"""
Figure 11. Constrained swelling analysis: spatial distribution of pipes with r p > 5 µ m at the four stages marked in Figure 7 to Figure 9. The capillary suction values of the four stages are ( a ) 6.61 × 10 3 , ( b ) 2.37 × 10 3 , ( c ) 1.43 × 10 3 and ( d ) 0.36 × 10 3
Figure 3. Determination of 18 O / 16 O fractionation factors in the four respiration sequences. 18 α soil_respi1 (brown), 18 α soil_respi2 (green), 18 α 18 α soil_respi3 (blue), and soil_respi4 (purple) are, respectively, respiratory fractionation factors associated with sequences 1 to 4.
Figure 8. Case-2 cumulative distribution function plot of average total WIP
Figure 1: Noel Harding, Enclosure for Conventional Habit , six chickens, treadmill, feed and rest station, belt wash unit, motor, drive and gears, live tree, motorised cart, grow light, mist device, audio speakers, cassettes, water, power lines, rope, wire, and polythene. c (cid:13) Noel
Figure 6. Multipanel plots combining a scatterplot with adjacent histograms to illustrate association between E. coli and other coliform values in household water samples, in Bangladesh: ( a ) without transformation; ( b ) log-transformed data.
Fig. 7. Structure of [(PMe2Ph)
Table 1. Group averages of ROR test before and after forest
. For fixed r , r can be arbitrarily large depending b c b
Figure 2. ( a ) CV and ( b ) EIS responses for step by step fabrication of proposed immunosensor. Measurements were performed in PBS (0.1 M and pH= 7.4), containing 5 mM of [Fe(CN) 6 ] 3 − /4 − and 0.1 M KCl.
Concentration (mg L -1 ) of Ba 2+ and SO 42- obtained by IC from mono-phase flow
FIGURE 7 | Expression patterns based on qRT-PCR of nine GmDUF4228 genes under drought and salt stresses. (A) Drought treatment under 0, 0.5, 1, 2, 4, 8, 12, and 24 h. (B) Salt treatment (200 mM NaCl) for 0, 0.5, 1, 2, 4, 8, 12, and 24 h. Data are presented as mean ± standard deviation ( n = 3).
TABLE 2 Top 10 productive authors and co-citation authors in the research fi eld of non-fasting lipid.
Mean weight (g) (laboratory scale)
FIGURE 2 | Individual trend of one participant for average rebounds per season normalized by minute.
"""
== Problem ==
The answer must be every line from the records above that contains the word "water", copied in full.

== Task output ==
Figure 1: Noel Harding, Enclosure for Conventional Habit , six chickens, treadmill, feed and rest station, belt wash unit, motor, drive and gears, live tree, motorised cart, grow light, mist device, audio speakers, cassettes, water, power lines, rope, wire, and polythene. c (cid:13) Noel
Figure 6. Multipanel plots combining a scatterplot with adjacent histograms to illustrate association between E. coli and other coliform values in household water samples, in Bangladesh: ( a ) without transformation; ( b ) log-transformed data.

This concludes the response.